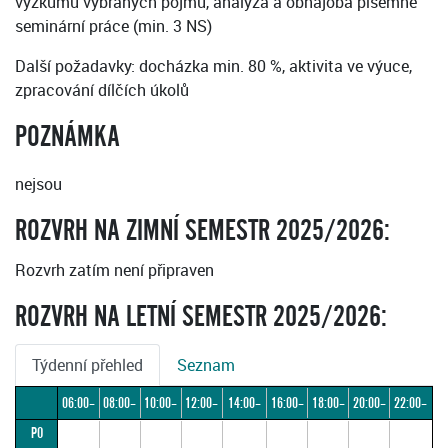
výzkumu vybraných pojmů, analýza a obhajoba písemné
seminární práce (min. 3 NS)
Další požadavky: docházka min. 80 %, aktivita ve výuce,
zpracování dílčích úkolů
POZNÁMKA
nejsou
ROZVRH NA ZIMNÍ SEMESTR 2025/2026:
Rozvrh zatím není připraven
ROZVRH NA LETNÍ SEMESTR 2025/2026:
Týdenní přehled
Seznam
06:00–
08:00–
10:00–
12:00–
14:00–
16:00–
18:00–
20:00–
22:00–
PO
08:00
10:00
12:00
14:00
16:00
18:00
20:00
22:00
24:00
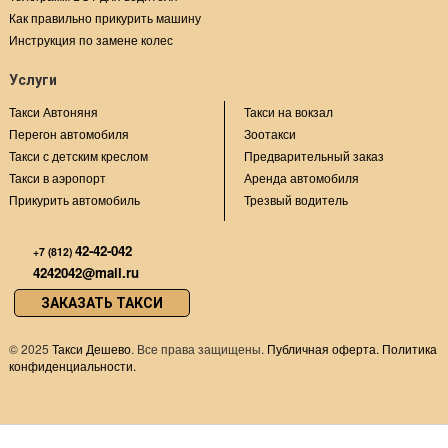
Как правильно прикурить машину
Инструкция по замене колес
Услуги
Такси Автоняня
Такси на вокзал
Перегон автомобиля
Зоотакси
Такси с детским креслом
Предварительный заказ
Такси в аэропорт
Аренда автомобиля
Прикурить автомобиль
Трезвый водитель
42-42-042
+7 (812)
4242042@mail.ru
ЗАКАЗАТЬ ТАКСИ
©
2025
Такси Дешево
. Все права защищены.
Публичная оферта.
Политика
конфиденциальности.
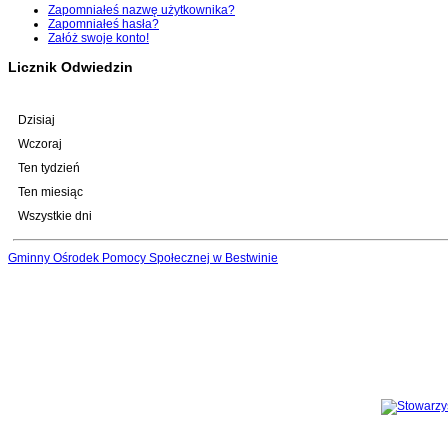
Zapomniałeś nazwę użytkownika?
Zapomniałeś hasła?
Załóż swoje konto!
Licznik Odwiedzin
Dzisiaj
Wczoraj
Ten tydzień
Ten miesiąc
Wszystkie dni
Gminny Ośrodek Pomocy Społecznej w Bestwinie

* _AIM OF THE TASK_:
Change every "Zapomniałeś" in these lines to "Zapomniałaś" and give the lines again with nothing else altered. Leave out the pictures.

* _RESULT OF THE EXERCISE_:
výzkumu vybraných pojmů, analýza a obhajoba písemné
seminární práce (min. 3 NS)
Další požadavky: docházka min. 80 %, aktivita ve výuce,
zpracování dílčích úkolů
POZNÁMKA
nejsou
ROZVRH NA ZIMNÍ SEMESTR 2025/2026:
Rozvrh zatím není připraven
ROZVRH NA LETNÍ SEMESTR 2025/2026:
Týdenní přehled
Seznam
06:00–
08:00–
10:00–
12:00–
14:00–
16:00–
18:00–
20:00–
22:00–
PO
08:00
10:00
12:00
14:00
16:00
18:00
20:00
22:00
24:00
Как правильно прикурить машину
Инструкция по замене колес
Услуги
Такси Автоняня
Такси на вокзал
Перегон автомобиля
Зоотакси
Такси с детским креслом
Предварительный заказ
Такси в аэропорт
Аренда автомобиля
Прикурить автомобиль
Трезвый водитель
42-42-042
+7 (812)
4242042@mail.ru
ЗАКАЗАТЬ ТАКСИ
©
2025
Такси Дешево
. Все права защищены.
Публичная оферта.
Политика
конфиденциальности.
Zapomniałaś nazwę użytkownika?
Zapomniałaś hasła?
Załóż swoje konto!
Licznik Odwiedzin
Dzisiaj
Wczoraj
Ten tydzień
Ten miesiąc
Wszystkie dni
Gminny Ośrodek Pomocy Społecznej w Bestwinie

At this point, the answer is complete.